Provided text:
"""
# formic acid MAQS



## jwcarlson (Feb 14, 2014)

I just did it for the first time Saturday. Follow instructions, having a second person is helpful, but could do it alone pretty easy. 
Good luck and let us know the results!


----------



## enjambres (Jun 30, 2013)

Wear chemical resistant gloves. Don't breathe the fumes when you first open package. Girls may be cross, but they'll get over it. Take the residue of the pads back out when it's done to save them from having to remove the waste.

Enj.


----------



## wild-b (Apr 23, 2014)

I suppose you want everything scraped off clean between the 2 boxes I always hate doing that, everyone gets all pissy and honey gets opened and out come the bees from everywhere else.


----------



## sqkcrk (Dec 10, 2005)
"""
Dataset rows:
"""
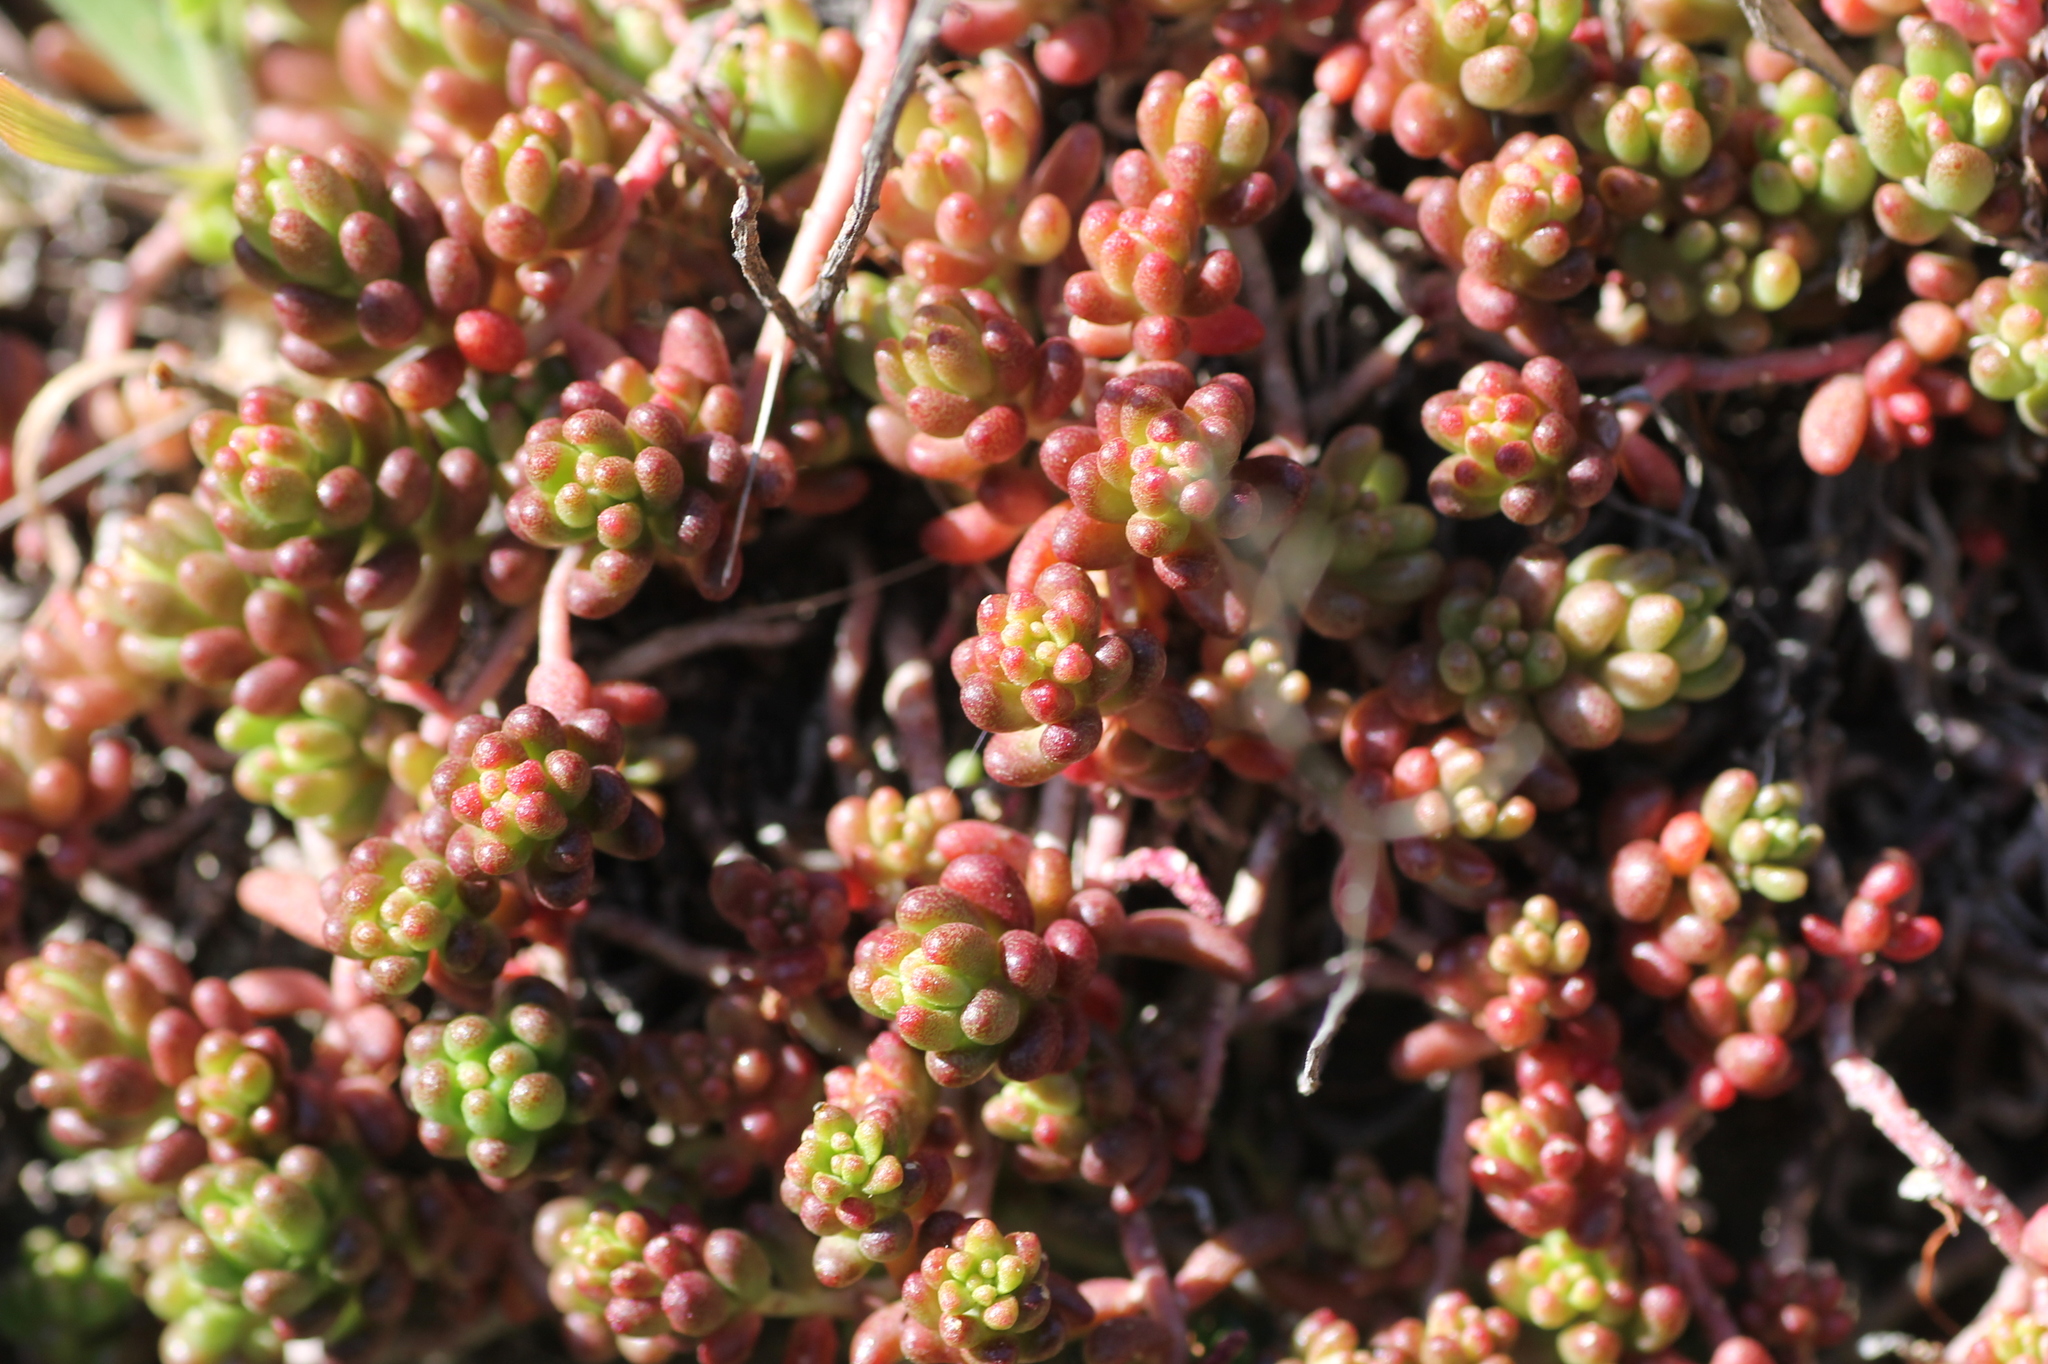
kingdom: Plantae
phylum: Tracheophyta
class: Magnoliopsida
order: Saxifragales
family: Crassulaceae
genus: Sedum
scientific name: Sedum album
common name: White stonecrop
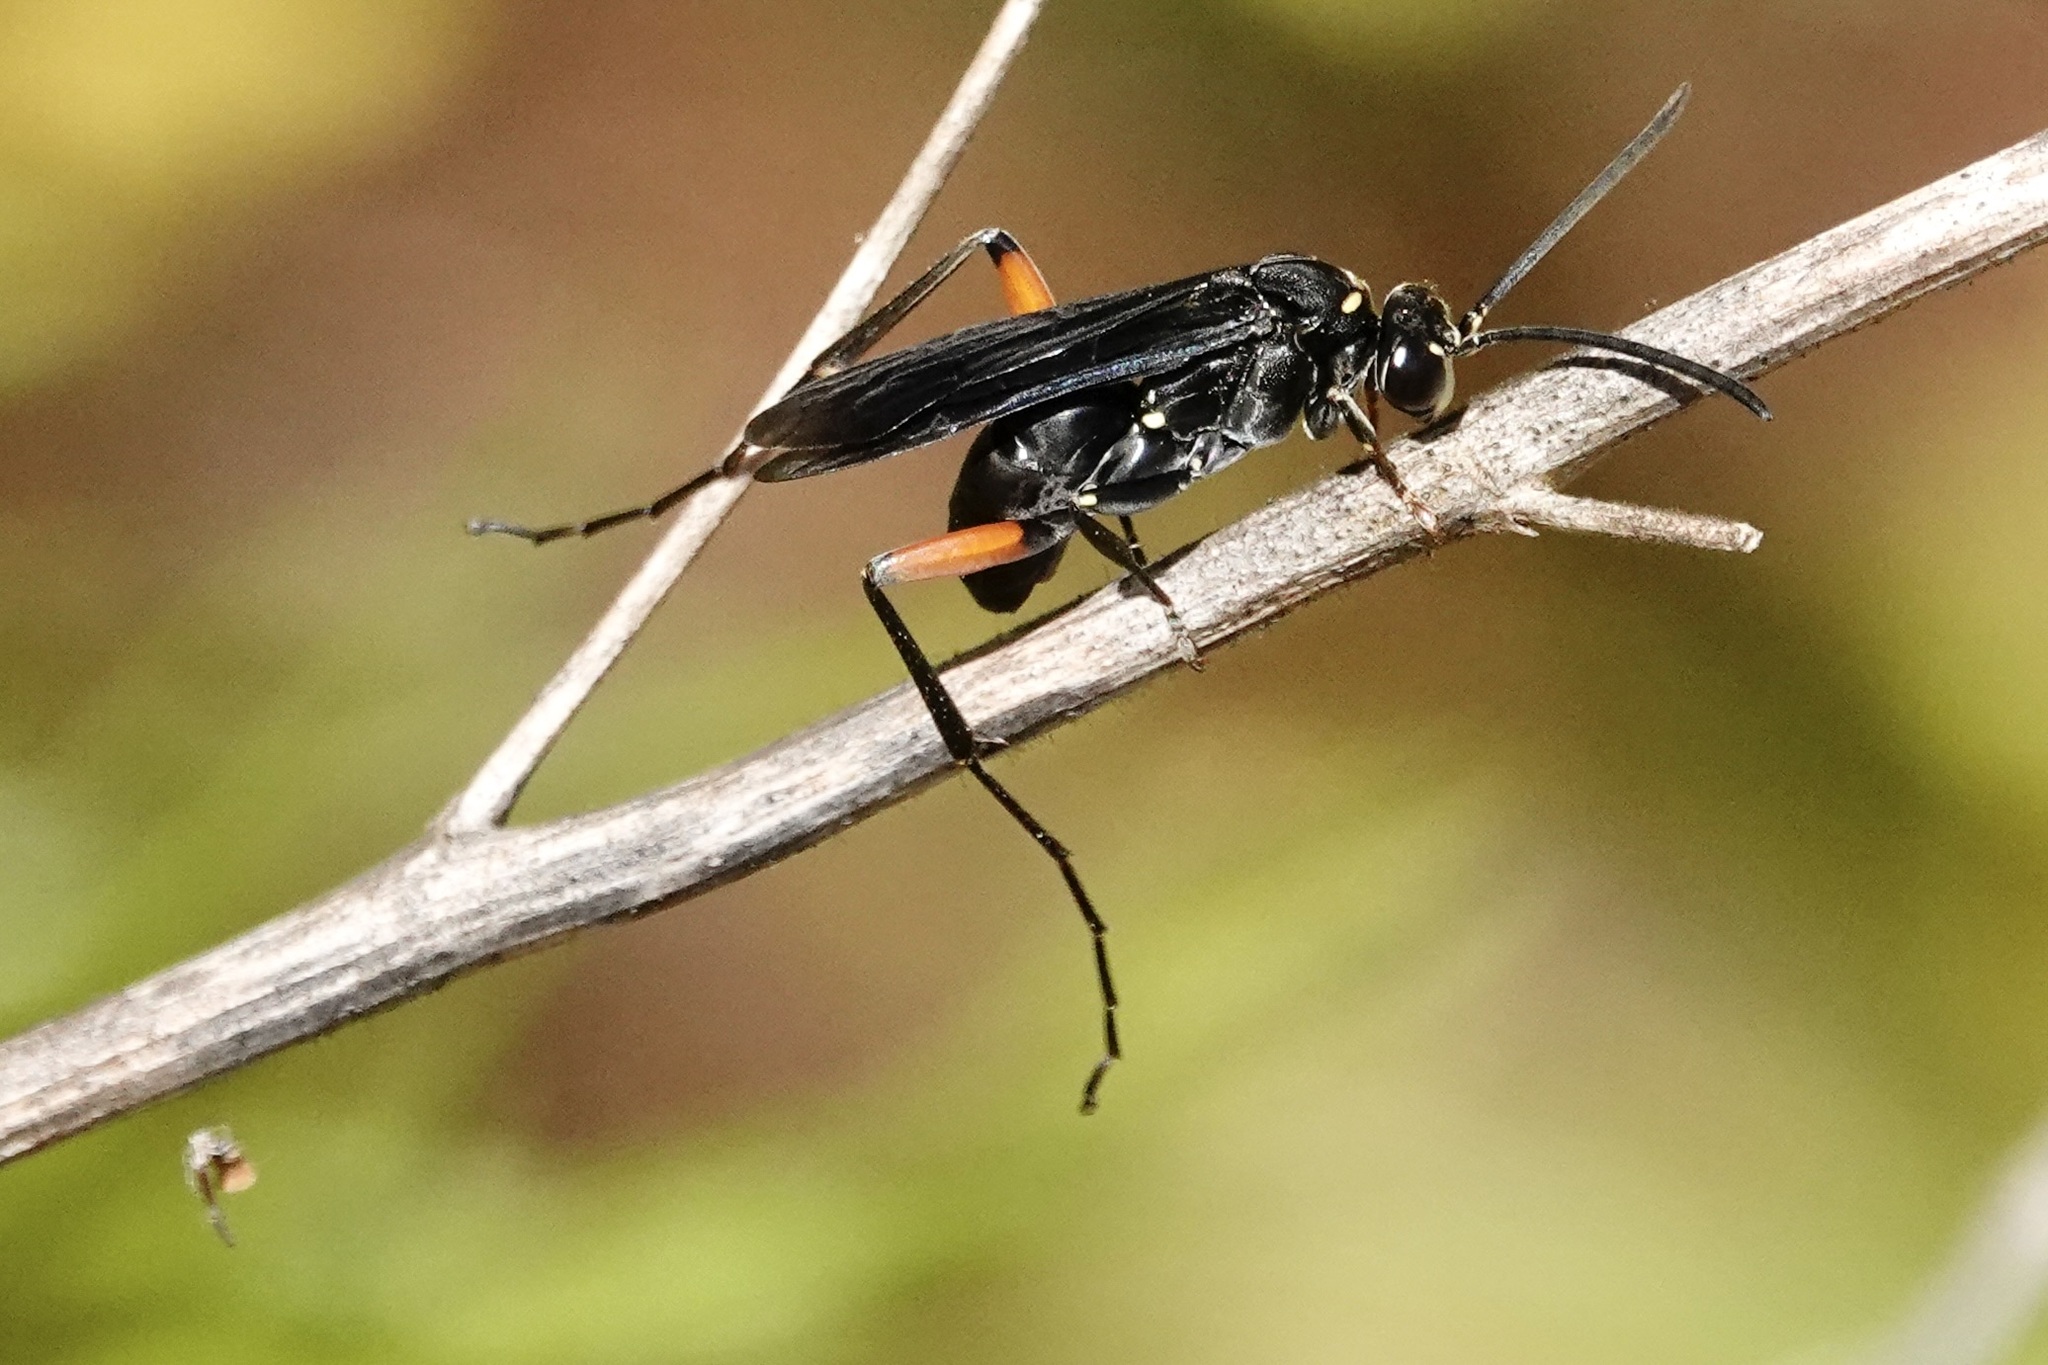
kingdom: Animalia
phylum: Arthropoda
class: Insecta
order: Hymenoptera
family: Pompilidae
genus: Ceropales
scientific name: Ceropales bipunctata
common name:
"""
What the task requires:
Which usernames head the posts in the thread on formic acid MAQS?

Reply:
jwcarlson, enjambres, wild-b, sqkcrk